The family of HPG member Mercan Erkol, who lost her life in clashes that broke out on 16 November 2017 in Şenyayla, in the province of Kulp, has been waiting to collect the body of their daughter for 5 years.

The body of HPG member Mercan Erkol (Beritan Tolhildan), who died in clashes that broke out on 16 November 2017 in Şenyayla, on the borders of Kulp and Muş, has not been given to her family despite all the requests they have made for almost 6 years. On 17 March 2019, her identity was finally confirmed and her father, Hesin Erkol, applied to Diyarbakır Provincial Gendarmerie Command asking to collect the remains. Erkol went to Diyarbakır, together with soldiers and policemen, to Yeniköy Cemetery in Bağlar district. The prosecutor's office decided not to open the grave on the grounds that it was not known who the 3 bodies buried in the grave belonged to.

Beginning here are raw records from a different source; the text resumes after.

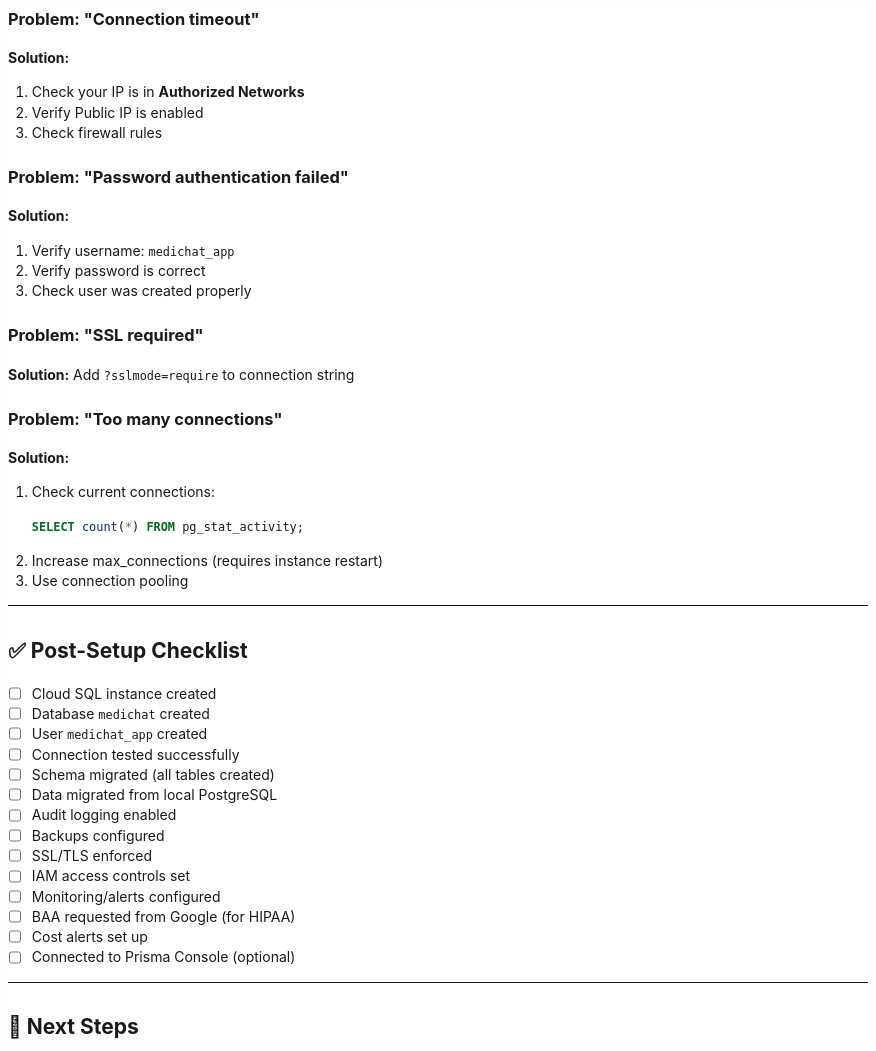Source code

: ### **Problem: "Connection timeout"**

**Solution:**
1. Check your IP is in **Authorized Networks**
2. Verify Public IP is enabled
3. Check firewall rules

### **Problem: "Password authentication failed"**

**Solution:**
1. Verify username: `medichat_app`
2. Verify password is correct
3. Check user was created properly

### **Problem: "SSL required"**

**Solution:**
Add `?sslmode=require` to connection string

### **Problem: "Too many connections"**

**Solution:**
1. Check current connections:
   ```sql
   SELECT count(*) FROM pg_stat_activity;
   ```
2. Increase max_connections (requires instance restart)
3. Use connection pooling

---

## ✅ **Post-Setup Checklist**

- [ ] Cloud SQL instance created
- [ ] Database `medichat` created
- [ ] User `medichat_app` created
- [ ] Connection tested successfully
- [ ] Schema migrated (all tables created)
- [ ] Data migrated from local PostgreSQL
- [ ] Audit logging enabled
- [ ] Backups configured
- [ ] SSL/TLS enforced
- [ ] IAM access controls set
- [ ] Monitoring/alerts configured
- [ ] BAA requested from Google (for HIPAA)
- [ ] Cost alerts set up
- [ ] Connected to Prisma Console (optional)

---

## 🚀 **Next Steps**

It has been determined that the 'expertise report' written by the Diyarbakır Biological Investigation Branch Directorate in 2019 and sent to the relevant gendarmerie and prosecutor's office, which determines the gender of the body, had been lost. The Erkol family, through their lawyers, made a written application to the Diyarbakır Chief Public Prosecutor's Office on 18 August 2020.

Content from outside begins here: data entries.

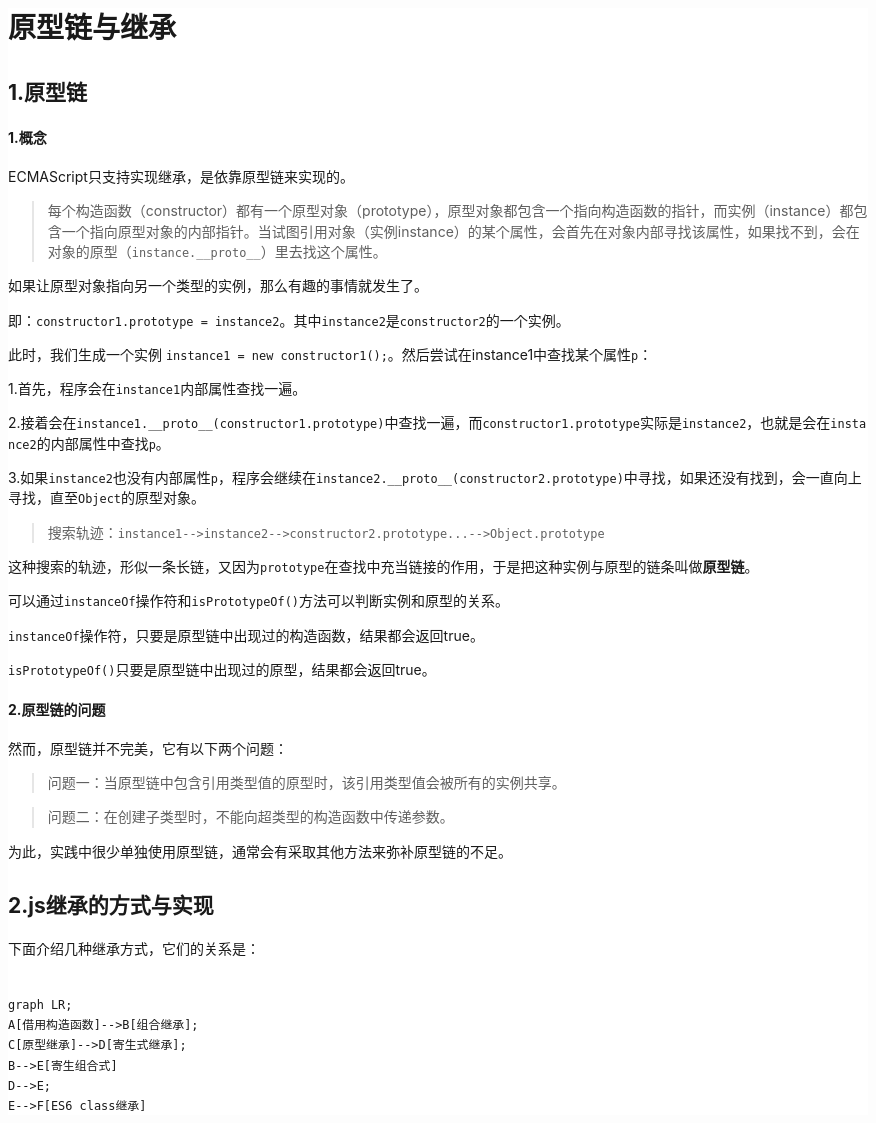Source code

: # 原型链与继承

## 1.原型链

#### 1.概念

ECMAScript只支持实现继承，是依靠原型链来实现的。

> 每个构造函数（constructor）都有一个原型对象（prototype），原型对象都包含一个指向构造函数的指针，而实例（instance）都包含一个指向原型对象的内部指针。当试图引用对象（实例instance）的某个属性，会首先在对象内部寻找该属性，如果找不到，会在对象的原型（`instance.__proto__`）里去找这个属性。

如果让原型对象指向另一个类型的实例，那么有趣的事情就发生了。

即：`constructor1.prototype = instance2`。其中`instance2`是`constructor2`的一个实例。

此时，我们生成一个实例 `instance1 = new constructor1();`。然后尝试在instance1中查找某个属性`p`：

1.首先，程序会在`instance1`内部属性查找一遍。

2.接着会在`instance1.__proto__(constructor1.prototype)`中查找一遍，而`constructor1.prototype`实际是`instance2`，也就是会在`instance2`的内部属性中查找`p`。

3.如果`instance2`也没有内部属性`p`，程序会继续在`instance2.__proto__(constructor2.prototype)`中寻找，如果还没有找到，会一直向上寻找，直至`Object`的原型对象。

> 搜索轨迹：`instance1-->instance2-->constructor2.prototype...-->Object.prototype`

这种搜索的轨迹，形似一条长链，又因为`prototype`在查找中充当链接的作用，于是把这种实例与原型的链条叫做**原型链**。

可以通过`instanceOf`操作符和`isPrototypeOf()`方法可以判断实例和原型的关系。

`instanceOf`操作符，只要是原型链中出现过的构造函数，结果都会返回true。

`isPrototypeOf()`只要是原型链中出现过的原型，结果都会返回true。

#### 2.原型链的问题

然而，原型链并不完美，它有以下两个问题：

> 问题一：当原型链中包含引用类型值的原型时，该引用类型值会被所有的实例共享。

> 问题二：在创建子类型时，不能向超类型的构造函数中传递参数。

为此，实践中很少单独使用原型链，通常会有采取其他方法来弥补原型链的不足。

## 2.js继承的方式与实现

下面介绍几种继承方式，它们的关系是：

```mermaid

graph LR;
A[借用构造函数]-->B[组合继承];
C[原型继承]-->D[寄生式继承];
B-->E[寄生组合式]
D-->E;
E-->F[ES6 class继承]

```
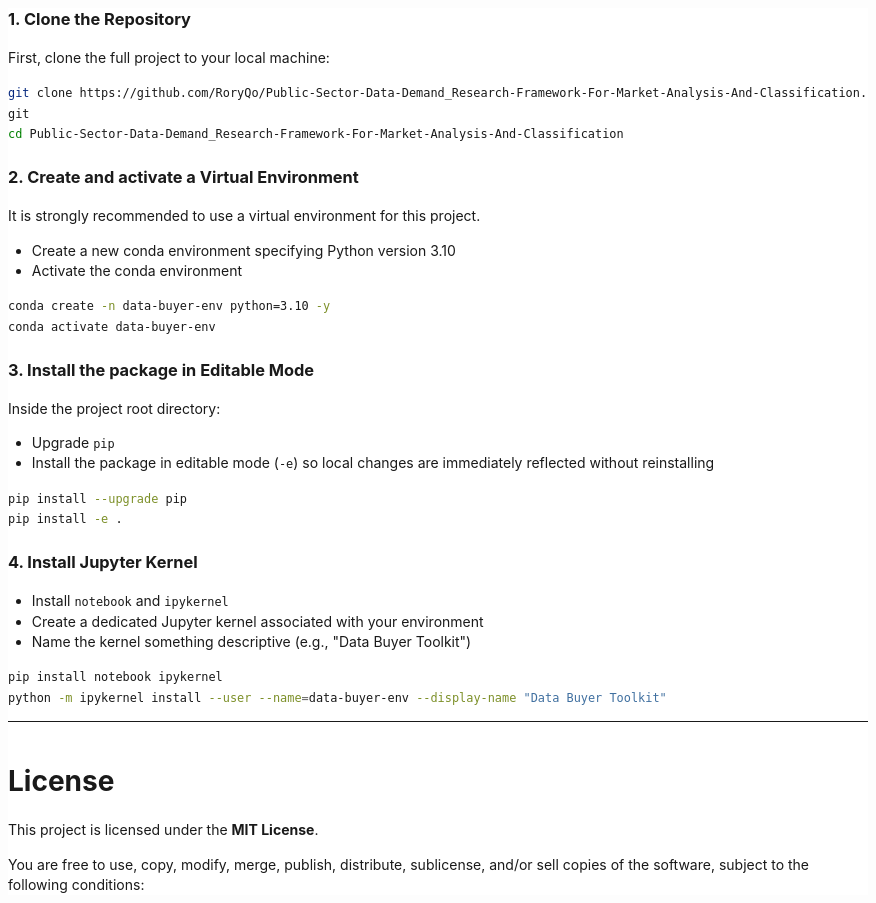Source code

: ### 1. Clone the Repository

First, clone the full project to your local machine:

```bash
git clone https://github.com/RoryQo/Public-Sector-Data-Demand_Research-Framework-For-Market-Analysis-And-Classification.git
cd Public-Sector-Data-Demand_Research-Framework-For-Market-Analysis-And-Classification
```

### 2. Create and activate a Virtual Environment

It is strongly recommended to use a virtual environment for this project.


- Create a new conda environment specifying Python version 3.10
- Activate the conda environment

```bash
conda create -n data-buyer-env python=3.10 -y
conda activate data-buyer-env
```

### 3. Install the package in Editable Mode

Inside the project root directory:

- Upgrade `pip`
- Install the package in editable mode (`-e`) so local changes are immediately reflected without reinstalling


```bash
pip install --upgrade pip
pip install -e .
```

### 4. Install Jupyter Kernel

- Install `notebook` and `ipykernel`
- Create a dedicated Jupyter kernel associated with your environment
- Name the kernel something descriptive (e.g., "Data Buyer Toolkit")

```bash
pip install notebook ipykernel
python -m ipykernel install --user --name=data-buyer-env --display-name "Data Buyer Toolkit"
```

---

# License

This project is licensed under the **MIT License**.

You are free to use, copy, modify, merge, publish, distribute, sublicense, and/or sell copies of the software, subject to the following conditions:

Upon the report, which was completed as a result of the family's application, the prosecutor's office requested a map of the cemetery. It turned out that there are 2 different graves in the "Cemetery of the nameless" section of the Yeniköy Asri Cemetery in the central district of Bağlar, and there are 3 HPG corpses in each grave. It was determined that the two graves in question were numbered as “Kulp Şenyayla 3 Men” and “Kulp Şenyayla 3 Body Pieces”. Based on the expertise and autopsy report made on 19 November 2017, it was determined that Erkol's body was in the grave named "Kulp Şenyayla 3 Body Pieces".

Body not delivered

After the grave and the location were determined, the only remaining process was to open the grave and deliver the body to the family, but the prosecutor, who followed the file, suspended the process, claiming that the relevant documents sent to the Cemetery Directorate by the Chief Public Prosecutor's Office were outside his area.

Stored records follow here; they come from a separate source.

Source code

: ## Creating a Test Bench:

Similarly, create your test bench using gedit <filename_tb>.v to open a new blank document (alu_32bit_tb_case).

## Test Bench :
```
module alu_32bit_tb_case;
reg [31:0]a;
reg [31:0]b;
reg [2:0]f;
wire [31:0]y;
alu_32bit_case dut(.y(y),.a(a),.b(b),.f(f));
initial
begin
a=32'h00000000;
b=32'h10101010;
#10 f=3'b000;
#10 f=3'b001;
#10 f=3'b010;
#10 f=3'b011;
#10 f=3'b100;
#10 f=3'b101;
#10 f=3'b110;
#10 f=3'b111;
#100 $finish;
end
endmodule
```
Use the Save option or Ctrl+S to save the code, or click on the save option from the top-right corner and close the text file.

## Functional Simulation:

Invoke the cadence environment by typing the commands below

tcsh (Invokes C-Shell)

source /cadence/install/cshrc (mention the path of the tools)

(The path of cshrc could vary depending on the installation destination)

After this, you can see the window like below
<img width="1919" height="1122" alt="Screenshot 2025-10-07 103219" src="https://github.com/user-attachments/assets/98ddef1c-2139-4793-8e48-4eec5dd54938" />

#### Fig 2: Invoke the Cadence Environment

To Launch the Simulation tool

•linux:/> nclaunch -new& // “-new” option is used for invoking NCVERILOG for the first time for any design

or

Erkol’s family is still waiting

Erkol said: "Analyses have been done and the identity of my daughter has been confirmed. Yet they continue to act as if they don’t know. They know, but their point is to insult and persecute us. Their aim is to upset the families. But we don't get hurt by what they do. Our daughter is a martyr of the Kurdish people. It doesn't matter if our daughter is in Diyarbakır or Van. What we want is to have a grave to go to."